Experience – Rui Zhao

Research Projects

2026 – now

Used a bidirectional per-token encoder to replace exploration through the denoising process by traditional gaussian action disturbance, ensuring fine-grained control over the action space.
Designed a new algorithm for likelihood-based reinforcement learning to remove the bias introduced by the disturbance.
Implemented isolated post-training on pi0-like VLA and applied foundation world model to improve the efficiency.

2025 – now

Tried to remove the noises and reserve task-relevant or reward-relevant information in world model by making the output more compressed.
Designed a composite reward signal including jpeg compressibility, action prediction consistency (via a custom resnet inverse action model), and value preservation to guide a diffusion world model finetuning process.
Focused on efficient and stable RL post-training on world model to improve long-horizon accuracy and downstream policy performance.

2025

Used the concepts in human cognitive psychology to design the reasoning process.
Constructed the cognitive graph / tree to represent the reasoning process and finding the better trajectory.
Used groups of samples with relative scores generated by DeepSeek R1 to train a smaller reward model.
Finetuned Qwen by RL to enhance general cognitive reasoning ability, not only on special tasks or datasets, and achieving better performance.

2024 – 2025

Proposed an expandable framework of KG construction Tree-KG, including initial construction and iterative expansion.
Achieved SOTA performance compared with existing methods such as GraphRAG, especially when using textbooks.
Paper accepted at ACL 2025 main conference, Patent pending.
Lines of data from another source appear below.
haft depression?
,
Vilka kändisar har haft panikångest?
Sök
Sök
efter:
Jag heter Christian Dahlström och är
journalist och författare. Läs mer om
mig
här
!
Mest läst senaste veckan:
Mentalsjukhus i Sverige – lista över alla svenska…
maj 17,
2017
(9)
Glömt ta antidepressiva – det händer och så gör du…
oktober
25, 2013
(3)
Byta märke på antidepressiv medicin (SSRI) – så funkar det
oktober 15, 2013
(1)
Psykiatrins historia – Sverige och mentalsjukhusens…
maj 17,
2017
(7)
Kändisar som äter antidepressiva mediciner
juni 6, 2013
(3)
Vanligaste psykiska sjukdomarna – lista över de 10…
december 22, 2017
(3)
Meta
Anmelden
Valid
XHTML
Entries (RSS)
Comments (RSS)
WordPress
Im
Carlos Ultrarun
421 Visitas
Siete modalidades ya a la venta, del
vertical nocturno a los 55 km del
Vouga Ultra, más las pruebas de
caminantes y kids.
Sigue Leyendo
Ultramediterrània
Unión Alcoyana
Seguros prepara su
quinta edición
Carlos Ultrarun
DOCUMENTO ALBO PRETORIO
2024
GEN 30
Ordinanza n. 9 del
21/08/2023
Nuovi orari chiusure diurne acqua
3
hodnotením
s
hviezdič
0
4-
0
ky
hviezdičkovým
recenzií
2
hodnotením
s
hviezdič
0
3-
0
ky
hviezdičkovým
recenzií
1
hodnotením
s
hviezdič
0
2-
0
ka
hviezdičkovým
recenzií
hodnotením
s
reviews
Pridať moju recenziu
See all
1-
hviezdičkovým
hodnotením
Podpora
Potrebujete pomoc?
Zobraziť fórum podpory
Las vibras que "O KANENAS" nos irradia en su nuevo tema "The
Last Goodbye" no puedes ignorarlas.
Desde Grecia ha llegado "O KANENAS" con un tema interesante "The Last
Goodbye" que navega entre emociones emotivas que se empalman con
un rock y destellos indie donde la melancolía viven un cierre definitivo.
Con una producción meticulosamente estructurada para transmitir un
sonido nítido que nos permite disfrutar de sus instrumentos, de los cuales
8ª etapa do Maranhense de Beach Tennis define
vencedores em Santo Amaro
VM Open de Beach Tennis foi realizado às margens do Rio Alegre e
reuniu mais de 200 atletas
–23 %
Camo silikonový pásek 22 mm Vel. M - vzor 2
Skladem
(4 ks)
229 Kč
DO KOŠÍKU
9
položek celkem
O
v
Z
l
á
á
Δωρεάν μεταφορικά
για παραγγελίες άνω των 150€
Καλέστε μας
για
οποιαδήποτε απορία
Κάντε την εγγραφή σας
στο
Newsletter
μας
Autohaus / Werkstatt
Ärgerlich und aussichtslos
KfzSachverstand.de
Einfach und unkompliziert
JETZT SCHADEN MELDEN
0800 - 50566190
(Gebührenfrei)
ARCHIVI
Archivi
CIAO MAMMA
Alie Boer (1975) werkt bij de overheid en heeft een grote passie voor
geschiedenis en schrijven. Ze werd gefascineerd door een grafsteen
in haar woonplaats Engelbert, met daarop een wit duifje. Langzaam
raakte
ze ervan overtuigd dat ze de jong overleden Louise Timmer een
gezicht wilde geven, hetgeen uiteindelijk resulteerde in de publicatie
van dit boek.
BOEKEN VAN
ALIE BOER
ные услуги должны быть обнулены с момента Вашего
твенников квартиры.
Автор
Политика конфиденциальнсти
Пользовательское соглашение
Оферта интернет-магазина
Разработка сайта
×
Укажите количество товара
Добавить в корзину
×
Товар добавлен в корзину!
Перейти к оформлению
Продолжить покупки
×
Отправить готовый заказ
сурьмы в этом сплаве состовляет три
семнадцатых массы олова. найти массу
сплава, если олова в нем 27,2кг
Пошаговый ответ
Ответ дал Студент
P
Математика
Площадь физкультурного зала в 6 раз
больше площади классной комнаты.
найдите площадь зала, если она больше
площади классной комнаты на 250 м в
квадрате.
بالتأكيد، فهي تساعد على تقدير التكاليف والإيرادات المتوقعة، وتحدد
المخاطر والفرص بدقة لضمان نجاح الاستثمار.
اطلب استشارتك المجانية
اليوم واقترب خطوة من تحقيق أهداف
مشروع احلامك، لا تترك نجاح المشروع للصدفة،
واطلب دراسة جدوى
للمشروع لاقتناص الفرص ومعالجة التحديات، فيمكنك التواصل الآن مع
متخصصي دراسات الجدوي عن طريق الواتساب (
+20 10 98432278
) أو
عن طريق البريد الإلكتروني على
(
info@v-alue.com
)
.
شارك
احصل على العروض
Tsinghua University | 2024 – 2025

Developed the core Meta Agent for the university’s AI education system.

Meta Agent Architecture: Based on OpenManus, designed a high-level agent capable of formulating reusable, generalizable workflows for diverse teaching tasks (e.g., grading, course design) from single instructions.
Automated Tool & Workflow Construction: Implemented a “Tool Maker” to synthesize Python scripts as new tools, and a “Workflow Maker” to organize operations into executable graphs, enabling the system to self-expand its capabilities.
Also worked on knowledge extraction: Extracting knowledge from textbooks and other materials to build a knowledge graph for the course.

Now AI Cosmos has been used in the university’s daily academic activities, including course learning and research assistance.